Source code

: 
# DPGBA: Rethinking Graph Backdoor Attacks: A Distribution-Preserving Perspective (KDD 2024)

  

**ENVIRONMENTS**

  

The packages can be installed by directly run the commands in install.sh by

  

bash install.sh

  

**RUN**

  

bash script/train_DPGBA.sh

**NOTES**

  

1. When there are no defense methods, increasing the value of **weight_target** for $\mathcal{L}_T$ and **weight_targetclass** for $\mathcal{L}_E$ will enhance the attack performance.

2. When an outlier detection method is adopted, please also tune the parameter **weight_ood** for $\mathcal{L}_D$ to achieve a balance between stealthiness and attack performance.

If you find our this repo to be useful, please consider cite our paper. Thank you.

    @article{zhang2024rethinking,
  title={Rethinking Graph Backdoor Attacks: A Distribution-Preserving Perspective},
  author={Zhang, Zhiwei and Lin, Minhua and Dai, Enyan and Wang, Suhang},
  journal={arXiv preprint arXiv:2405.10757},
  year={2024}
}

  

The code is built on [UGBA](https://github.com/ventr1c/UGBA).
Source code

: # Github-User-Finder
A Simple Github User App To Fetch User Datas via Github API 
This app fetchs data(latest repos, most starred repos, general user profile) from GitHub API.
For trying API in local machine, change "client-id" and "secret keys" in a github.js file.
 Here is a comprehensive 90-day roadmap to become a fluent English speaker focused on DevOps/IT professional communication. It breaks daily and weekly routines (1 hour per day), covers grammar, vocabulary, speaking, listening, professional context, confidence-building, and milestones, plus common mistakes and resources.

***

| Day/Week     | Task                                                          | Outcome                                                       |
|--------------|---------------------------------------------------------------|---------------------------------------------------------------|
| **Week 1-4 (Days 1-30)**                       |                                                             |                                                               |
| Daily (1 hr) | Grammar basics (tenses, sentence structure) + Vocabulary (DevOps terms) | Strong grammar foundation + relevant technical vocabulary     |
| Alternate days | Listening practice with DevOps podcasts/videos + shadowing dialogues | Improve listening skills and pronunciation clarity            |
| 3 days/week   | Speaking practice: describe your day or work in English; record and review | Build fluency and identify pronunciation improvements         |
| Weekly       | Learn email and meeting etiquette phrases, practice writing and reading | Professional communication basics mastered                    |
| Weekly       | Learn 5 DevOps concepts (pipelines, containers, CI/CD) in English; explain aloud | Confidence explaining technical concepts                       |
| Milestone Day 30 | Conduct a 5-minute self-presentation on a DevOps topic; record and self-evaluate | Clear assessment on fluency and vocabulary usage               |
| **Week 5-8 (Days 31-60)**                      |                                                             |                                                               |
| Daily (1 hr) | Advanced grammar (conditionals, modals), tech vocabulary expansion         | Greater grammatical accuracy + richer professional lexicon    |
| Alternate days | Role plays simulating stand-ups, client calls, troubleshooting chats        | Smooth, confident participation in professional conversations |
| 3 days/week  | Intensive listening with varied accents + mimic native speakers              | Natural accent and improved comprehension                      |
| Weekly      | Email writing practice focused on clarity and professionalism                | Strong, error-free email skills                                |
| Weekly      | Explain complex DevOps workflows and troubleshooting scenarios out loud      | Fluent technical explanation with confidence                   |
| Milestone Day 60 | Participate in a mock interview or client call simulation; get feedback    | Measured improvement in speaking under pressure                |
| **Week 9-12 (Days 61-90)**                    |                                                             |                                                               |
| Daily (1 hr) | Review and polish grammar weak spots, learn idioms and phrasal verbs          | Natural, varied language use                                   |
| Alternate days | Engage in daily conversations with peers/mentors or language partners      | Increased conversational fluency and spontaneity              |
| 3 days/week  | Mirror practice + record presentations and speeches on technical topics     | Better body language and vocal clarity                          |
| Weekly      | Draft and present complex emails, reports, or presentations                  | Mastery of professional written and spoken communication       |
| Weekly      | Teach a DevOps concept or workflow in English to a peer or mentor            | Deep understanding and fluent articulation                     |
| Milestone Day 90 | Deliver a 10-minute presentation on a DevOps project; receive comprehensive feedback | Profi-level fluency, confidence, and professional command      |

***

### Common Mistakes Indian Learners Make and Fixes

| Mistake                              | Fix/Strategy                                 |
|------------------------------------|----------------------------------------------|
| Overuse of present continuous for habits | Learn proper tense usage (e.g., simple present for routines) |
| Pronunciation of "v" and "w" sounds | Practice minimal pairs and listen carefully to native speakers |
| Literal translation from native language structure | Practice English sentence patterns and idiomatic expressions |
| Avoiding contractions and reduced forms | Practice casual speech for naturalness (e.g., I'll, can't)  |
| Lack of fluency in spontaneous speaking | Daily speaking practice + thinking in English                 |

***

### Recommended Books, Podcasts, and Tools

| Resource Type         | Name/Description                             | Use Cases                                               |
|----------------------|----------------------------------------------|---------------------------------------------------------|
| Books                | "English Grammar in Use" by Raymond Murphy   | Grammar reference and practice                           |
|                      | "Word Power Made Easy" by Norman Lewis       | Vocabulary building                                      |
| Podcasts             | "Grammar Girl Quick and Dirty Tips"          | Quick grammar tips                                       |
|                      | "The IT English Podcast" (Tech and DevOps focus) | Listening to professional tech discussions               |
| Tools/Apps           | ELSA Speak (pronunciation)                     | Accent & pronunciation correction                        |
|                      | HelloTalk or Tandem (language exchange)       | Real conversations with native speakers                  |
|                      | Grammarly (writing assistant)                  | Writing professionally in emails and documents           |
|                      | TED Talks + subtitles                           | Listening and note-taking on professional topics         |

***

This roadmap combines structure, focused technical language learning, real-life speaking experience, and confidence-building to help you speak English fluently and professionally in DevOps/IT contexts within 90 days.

--------------------

WHAT TO DO
Copy out the lines from the entries above, beginning at the line that contains "bash script/train_DPGBA.sh" and stopping after the line that contains "If you find".

EXPECTED OUTPUT
bash script/train_DPGBA.sh

**NOTES**

  

1. When there are no defense methods, increasing the value of **weight_target** for $\mathcal{L}_T$ and **weight_targetclass** for $\mathcal{L}_E$ will enhance the attack performance.

2. When an outlier detection method is adopted, please also tune the parameter **weight_ood** for $\mathcal{L}_D$ to achieve a balance between stealthiness and attack performance.

If you find our this repo to be useful, please consider cite our paper. Thank you.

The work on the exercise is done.